Die schlechte Nachricht zuerst: Wolfgang Engstfeld, seit Jahrzehnten einer der tonangebenden Saxophonisten Deutschlands, konnte der Einladung der Jazzinitiative Mainz (jim) nicht folgen. Er wurde am Abend vordem geplanten Konzert des Engstfeld/Weiss-Quartetts mit Verdacht auf Herzmuskelentzündung in die Klinik eingeliefert. Doch die gute Nachricht folgte bereits nach den ersten Tönen im Haus der Jugend. Der 41-jährige Tenorsaxophonist Claudius Valk ist ein kompetenter und sensibler Ersatzmann in dieser eingespielten Formation mit dem Schlagzeuger Peter Weiss, dem Pianisten Gendrik Soll und dem Bassisten Christian Raymond. Es liegt wohl auch der musikalischen Verwandtschaft zwischen Engstfeld und Valk, die beide in der Tradition von John Coltrane stehen, im sonoren Balladenton und treibenden Bebop ebenso bestehen wie im freieren Spiel.
„Everything I love“ bietet schon zu Beginn dem Kölner Saxophonisten die Gelegenheit, sich mit geschmeidigem sowie rundem Ton auf dem Tenorsaxophon in fesselnde Bebop-Phrasen zu versenken. Balladesk mit leicht angerautem und sanftem Sound, aber dennoch kraftvoll interpretiert Valk einen Walzer von Hendricks. Lyrisch verspielt begleitet Pianist Soll die Melodielinien des Bläsers, Bassist Ramond variiert und verziert das Thema mit seinem Kontrabass gradlinig und Schlagzeuger Weiss setzt das rhythmische Fundament mit sanften Besenstrichen. Das Quartett bleibt auch in den kraftvolleren Passagen, in denen der Pianist seinen Lauf mit Trillern und Singlenote-Trauben anreichert, stets differenzierend. Das zeigt sich vor allem in den wuchtigen und schnellen Kompositionen, wie Ornette Coleman´s „Alpha“, das Valk mit kurzen Stakkati einleitet, um später in seinem Solo ekstatisch zwischen Hardbop und Free zu pendeln.
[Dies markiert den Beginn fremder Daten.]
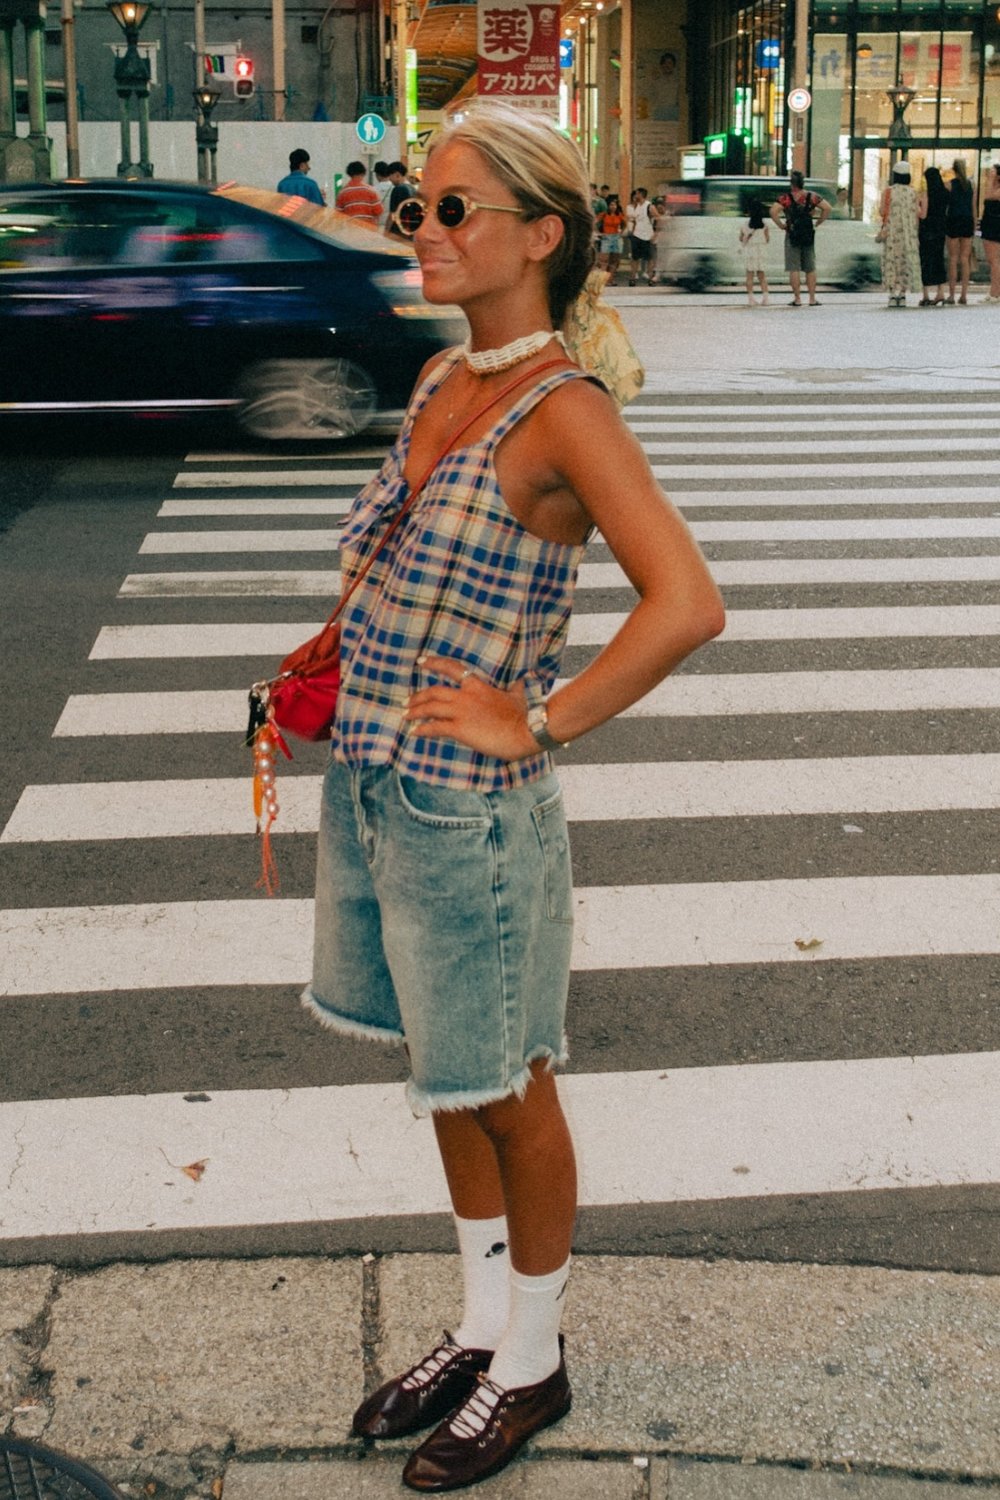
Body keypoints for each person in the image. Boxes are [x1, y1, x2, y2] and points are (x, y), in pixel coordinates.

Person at [304, 98, 724, 1493]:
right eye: (416, 205)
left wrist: (532, 717)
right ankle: (483, 1323)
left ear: (539, 236)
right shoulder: (443, 385)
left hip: (473, 812)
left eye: (451, 208)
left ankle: (534, 1362)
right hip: (379, 782)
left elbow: (687, 604)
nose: (420, 227)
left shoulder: (565, 413)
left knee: (511, 1091)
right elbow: (392, 564)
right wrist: (323, 660)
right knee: (446, 1075)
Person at [770, 170, 829, 306]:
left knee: (794, 268)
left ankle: (797, 299)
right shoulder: (812, 196)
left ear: (792, 184)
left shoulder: (785, 198)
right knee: (810, 267)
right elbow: (827, 208)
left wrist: (781, 225)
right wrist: (819, 221)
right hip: (808, 233)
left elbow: (773, 211)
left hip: (792, 233)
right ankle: (812, 299)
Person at [878, 159, 923, 308]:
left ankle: (892, 294)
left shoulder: (888, 191)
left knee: (892, 262)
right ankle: (903, 294)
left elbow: (882, 211)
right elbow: (918, 212)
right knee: (905, 262)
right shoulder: (913, 192)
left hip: (892, 233)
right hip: (909, 234)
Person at [945, 158, 975, 305]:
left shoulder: (949, 185)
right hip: (967, 221)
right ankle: (964, 295)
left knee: (953, 259)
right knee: (965, 259)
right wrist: (974, 225)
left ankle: (951, 294)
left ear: (953, 169)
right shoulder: (971, 185)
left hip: (953, 220)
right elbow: (973, 206)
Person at [917, 165, 949, 306]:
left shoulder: (926, 194)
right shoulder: (945, 193)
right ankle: (941, 292)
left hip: (927, 229)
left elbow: (923, 214)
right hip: (940, 229)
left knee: (925, 261)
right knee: (938, 259)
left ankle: (925, 295)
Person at [740, 197, 770, 306]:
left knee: (749, 276)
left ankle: (751, 299)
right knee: (762, 276)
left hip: (750, 251)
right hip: (761, 251)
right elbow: (767, 239)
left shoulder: (745, 224)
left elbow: (741, 238)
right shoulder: (765, 224)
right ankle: (766, 299)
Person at [335, 160, 382, 227]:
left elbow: (338, 214)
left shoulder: (342, 192)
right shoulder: (371, 190)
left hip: (351, 229)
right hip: (368, 230)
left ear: (349, 174)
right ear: (363, 173)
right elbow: (378, 211)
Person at [626, 185, 656, 285]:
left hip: (647, 236)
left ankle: (650, 277)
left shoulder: (649, 206)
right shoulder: (637, 206)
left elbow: (658, 218)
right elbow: (635, 220)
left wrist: (655, 234)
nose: (635, 195)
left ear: (641, 195)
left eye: (637, 194)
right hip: (637, 235)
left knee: (649, 258)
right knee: (635, 258)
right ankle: (633, 277)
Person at [980, 161, 1000, 304]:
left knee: (994, 261)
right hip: (989, 224)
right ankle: (994, 290)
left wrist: (991, 180)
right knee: (992, 260)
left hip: (995, 226)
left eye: (993, 171)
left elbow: (988, 196)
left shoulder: (997, 190)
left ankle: (995, 292)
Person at [596, 192, 627, 282]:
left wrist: (621, 233)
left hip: (616, 237)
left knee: (614, 260)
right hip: (606, 237)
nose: (613, 207)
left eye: (615, 205)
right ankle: (602, 280)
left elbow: (624, 223)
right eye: (611, 205)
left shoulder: (619, 215)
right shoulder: (604, 214)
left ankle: (610, 279)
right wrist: (598, 233)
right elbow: (595, 222)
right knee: (604, 260)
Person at [385, 160, 415, 238]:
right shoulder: (412, 188)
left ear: (397, 175)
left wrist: (386, 232)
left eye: (390, 176)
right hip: (410, 230)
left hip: (398, 231)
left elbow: (393, 214)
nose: (389, 179)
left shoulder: (398, 189)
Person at [374, 161, 395, 228]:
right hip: (391, 223)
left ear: (377, 175)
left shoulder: (373, 189)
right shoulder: (394, 188)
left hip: (377, 223)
Inmitten seines kraftvollen und vielschichtigen Schlagzeugsolos spinnt Weiss den thematischen Faden in einem Zwiegespräch mit dem Bassisten weiter, der wiederum in seinen Improvisationen mit reizvollen harmonischen Wendungen besticht. Getragen, vibratoreich und schwebend ist der Klang des Tenorsaxophon in der Ballade „Rest and go“, „heiß“ und überblasen sind die rasenden Läufe in der Up-Tempo-Komposition „Captain Hook“. Soll wechselt auf dem Piano zwischen romantizierender Liedhaftigkeit in den Balladen und komplexen Blockakkord-Reihen in schnellen Stücken. Bandleader Weiss drängt sich auf dem Schlagzeug nie in den Vordergrund, doch sein präzises und time-sicheres Spiel hält die Musik zusammen. Das Publikum reagiert begeistert.